CVE Backport Code Generation — Qwen2.5-Coder-32B (legacy)
This model, developed by anicka, is a fine-tuned version of Qwen2.5-Coder-32B-Instruct specifically designed for security patch backporting. Unlike traditional methods that generate unified diffs, this model takes a vulnerable code region and a fix description, then outputs the fixed version of the code. A programmatic diff is subsequently used to produce the final patch, which plays to the strengths of LLMs in code completion and avoids format-sensitivity issues.
Key Capabilities & Features
- Specialized Code Generation: Focuses on generating fixed code for security vulnerabilities, not diffs.
- High Accuracy: The latest v3 model achieves an average recall of 94% and an average precision of 98% on held-out test cases.
- Robust Performance: Demonstrates strong performance across different patch types, with 95% recall and 98% precision for 'Identical' patches, and 89% recall and 97% precision for 'Adapted' patches.

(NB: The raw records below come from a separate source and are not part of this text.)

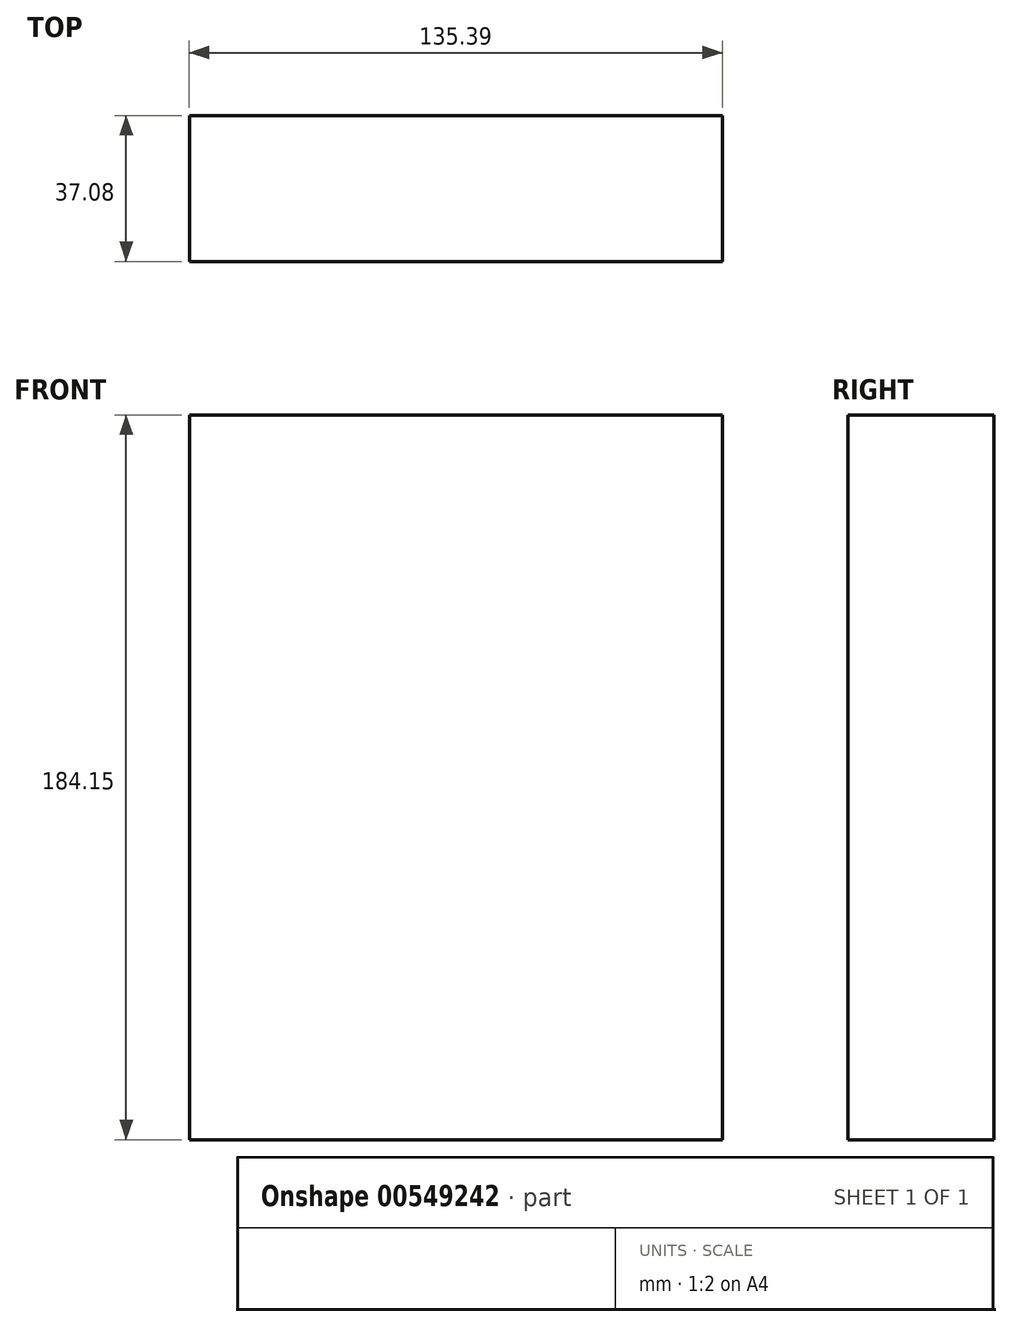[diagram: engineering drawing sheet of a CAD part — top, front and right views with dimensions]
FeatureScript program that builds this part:
annotation { "Feature Type Name" : "Feature", "Feature Type Description" : "" }
export const myFeature = defineFeature(function(context is Context, id is Id, definition is map)
    precondition{}
    {
        {
            var Q0;
            Q0=qCreatedBy(makeId("Front.planeOp"),FACE);
            var sketch = newSketch(context, id + "F0", { "sketchPlane" : qUnion([Q0])});
            skLineSegment(sketch, "E0.bottom", {"start": v(-30.84, 136.03) * mm, "end": v(104.55, 136.03) * mm});
            skLineSegment(sketch, "E0.top", {"start": v(-30.84, -48.12) * mm, "end": v(104.55, -48.12) * mm});
            skLineSegment(sketch, "E0.left", {"start": v(-30.84, 136.03) * mm, "end": v(-30.84, -48.12) * mm});
            skLineSegment(sketch, "E0.right", {"start": v(104.55, 136.03) * mm, "end": v(104.55, -48.12) * mm});
            skLineSegment(sketch, "E1.bottom", {"start": v(-30.84, 136.03) * mm, "end": v(0, 136.03) * mm});
            skLineSegment(sketch, "E1.top", {"start": v(-30.84, 105.2) * mm, "end": v(0, 105.2) * mm});
            skLineSegment(sketch, "E1.left", {"start": v(-30.84, 136.03) * mm, "end": v(-30.84, 105.2) * mm});
            skLineSegment(sketch, "E1.right", {"start": v(0, 136.03) * mm, "end": v(0, 105.2) * mm});
            skLineSegment(sketch, "E2.bottom", {"start": v(0, 105.2) * mm, "end": v(30.84, 105.2) * mm});
            skLineSegment(sketch, "E2.top", {"start": v(0, 136.03) * mm, "end": v(30.84, 136.03) * mm});
            skLineSegment(sketch, "E2.left", {"start": v(0, 105.2) * mm, "end": v(0, 136.03) * mm});
            skLineSegment(sketch, "E2.right", {"start": v(30.84, 105.2) * mm, "end": v(30.84, 136.03) * mm});
            skLineSegment(sketch, "E3.bottom", {"start": v(30.84, 105.2) * mm, "end": v(61.67, 105.2) * mm});
            skLineSegment(sketch, "E3.top", {"start": v(30.84, 136.03) * mm, "end": v(61.67, 136.03) * mm});
            skLineSegment(sketch, "E3.right", {"start": v(61.67, 105.2) * mm, "end": v(61.67, 136.03) * mm});
            skLineSegment(sketch, "E4.bottom", {"start": v(61.67, 105.2) * mm, "end": v(92.5, 105.2) * mm});
            skLineSegment(sketch, "E4.top", {"start": v(61.67, 136.03) * mm, "end": v(92.5, 136.03) * mm});
            skLineSegment(sketch, "E4.right", {"start": v(92.5, 105.2) * mm, "end": v(92.5, 136.03) * mm});
            skSolve(sketch);
        }
        {
            var Q0;
            Q0 = qSketchRegion(id + "F0", true);
            extrude(context, id + "F1", {"entities" : qUnion([Q0]), "depth" : 37.08 * mm, "offsetDistance" : 25.4 * mm});
        }
    });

- Optimized Training: The v3 model was trained on 35,667 cleaned examples from the anicka/cve-backport-codegen-dataset, covering over 2,300 CVEs.
- Integration: Designed to be used with the cve-backport-tool CLI for a full automated pipeline.
Intended Use
This model is primarily intended as a research tool to assist with security patch backporting in Linux distribution maintenance. All generated patches require review by a maintainer before application. It is particularly useful for scenarios where precise code modification based on a fix description is needed, rather than generating a raw diff.